- [TASKS TO COMPLETE]
[1] Reproduce verbatim the portion of the Reactor Flux forum thread that opens with the words containing "Any way for" and closes with "give some insight.".
[2] In the Reactor Flux forum thread, what does placing .publishOn(Schedulers.elastic()) before a blocking operator use for each subscriber?
-------- QUOTED PASSAGE
When you have no other way around it, you can exceptionally deal with blocking code by isolating it in a separate execution context by using .publishOn(Schedulers.elastic()) just before the operator that will execute a blocking callback. This will use a thread from a pool for each subscriber. Note the rest of the chain will continue execution on said thread, unless you change execution context again with publishOn.

westonlast commented 7 years ago

No luck. I can't get the "second" emissions to arrive.

Flux<Type> first = Flux.generate(Consumer);
Flux<Type> second = Flux.create(Consumer);

Flux<GroupedFlux<Key, Type>> groupedFluxFlux = first.mergeWith(second).groupBy(type -> {
    //emissions from "second" never arrive, just "first"
});

groupedFluxFlux.flatMap(groupedFlux -> {
    return groupedFlux.take(2).reduce(...);
}).subscribe(type -> {
   System.out.println("someday...");
});

FluxSink.next() is being called inside "second." I've even thrown some publishOn(Schedulers.elastic()) on a few places. Any idea?

Another thing that's been bugging me which might be related: When exactly can I expect the Flux.create(Consumer) callback to be executed? It seems to happen as late as possible.

simonbasle commented 7 years ago

Any way for you to put a reproduction case together, with a simplified but fully defined generate and create (eg. with a simple type like String)? I'm not sure what happens in your generate and create, which could be key.

When you subscribe to the groupedFluxFlux.flatMap, flatmap request data to the groupedFlux that itself starts requesting data from the merge, so both sources should get requested at the same time. You can chain a .log("generate") and .log("create") to first and second respectively and that might give some insight.

westonlast commented 7 years ago

import reactor.core.publisher.Flux;

interface Callback{
    void method();
}

public class Emitter{
    public static void main(String[] args){
        Flux<String> first = Flux.generate(synchronousSink -> {
            synchronousSink.next("1");
            sleep(2500);
        });

        Emitter emitter = new Emitter();
        Flux<String> second = Flux.create(fluxSink -> {
            emitter.start(() -> {
                fluxSink.next("2");
            });
        });

        first.mergeWith(second).groupBy(string -> {
            System.out.println(string);
            return 0;
        })
        .flatMap(groupedFlux -> {
            return groupedFlux.take(2).reduce((a, b) -> {
                return a;
            });
        })
        .subscribe(string -> {
            System.out.println("goal");
        });
    }

    public void start(Callback callback){
        new Thread(() -> {
            while(true){
                callback.method();
                sleep(3000);
            }
        })
        .start();
    }

    public static void sleep(long millis){
        try{
            Thread.sleep(millis);
        }
        catch(InterruptedException e){
            e.printStackTrace();
        }
    }
}

Thank you again for your help. Comment the two sleep() calls for the same result.

westonlast commented 7 years ago

After all of this time staring at this, I see a problem with my actual code, which is related to my question above, "When exactly can I expect the Flux.create(Consumer) callback to be executed?"

I need Emitter.start() to be executed before I begin processing "first." I need non-lazy, "eager" Consumer binding (which is what I assumed would happen when I initially started using the API).

westonlast commented 7 years ago

For some reason this works:

first = first.subscribeOn(Schedulers.single());

Somehow running the SynchronousSink ("first") on its own thread frees up the main thread to listen for callbacks from FluxSink ("second"). Huh?
----------------
-------- GIVEN MATERIAL
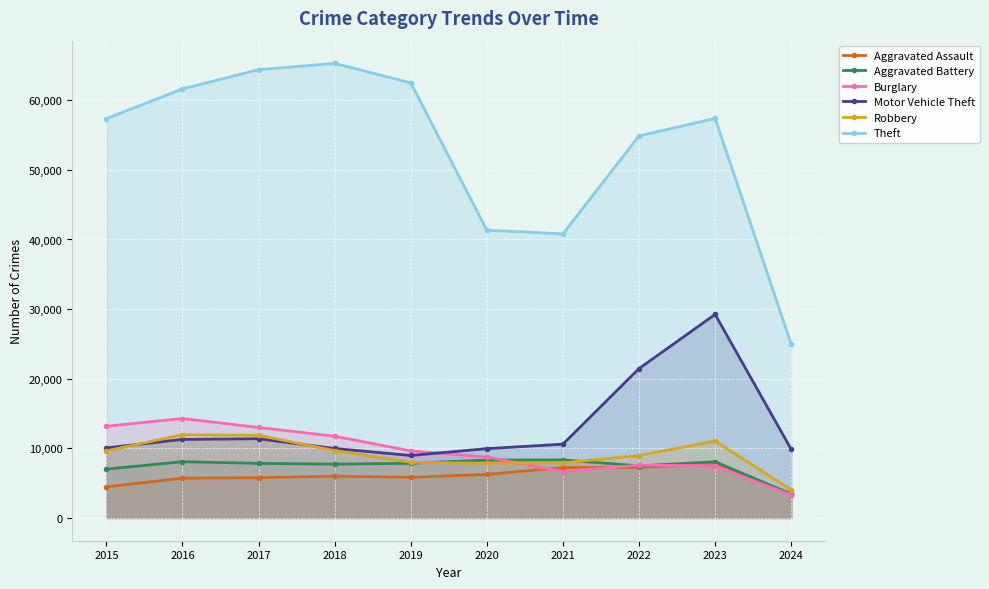

List the series in order of their peak value, lowest first.

Aggravated Assault, Aggravated Battery, Robbery, Burglary, Motor Vehicle Theft, Theft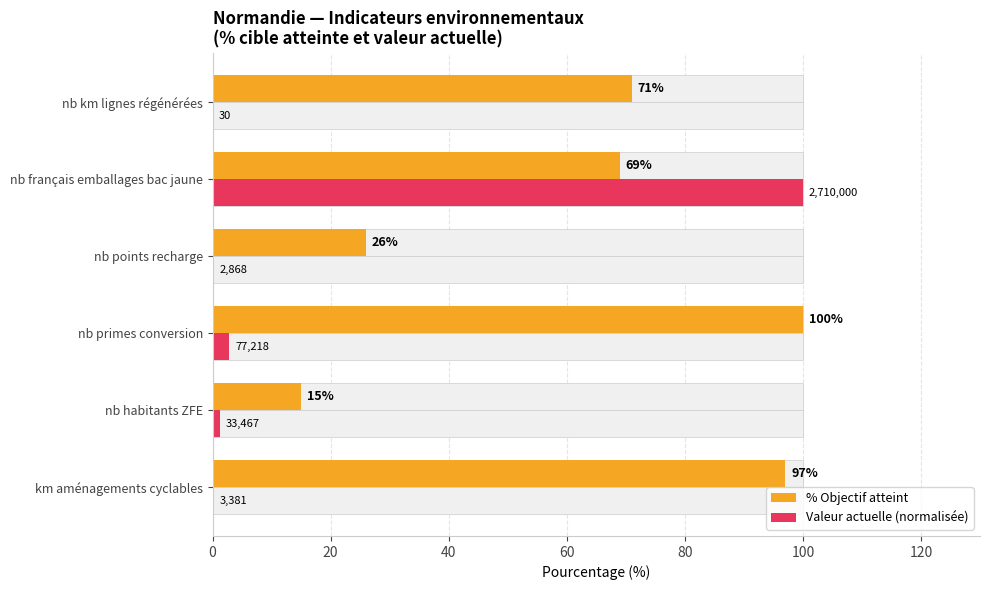

What is the spread (max minus min) of values at 100?

71.0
----------------
- [SOLUTIONS TO THE TASKS]
[1]
Any way for you to put a reproduction case together, with a simplified but fully defined generate and create (eg. with a simple type like String)? I'm not sure what happens in your generate and create, which could be key.

When you subscribe to the groupedFluxFlux.flatMap, flatmap request data to the groupedFlux that itself starts requesting data from the merge, so both sources should get requested at the same time. You can chain a .log("generate") and .log("create") to first and second respectively and that might give some insight.

[2] A thread from a pool.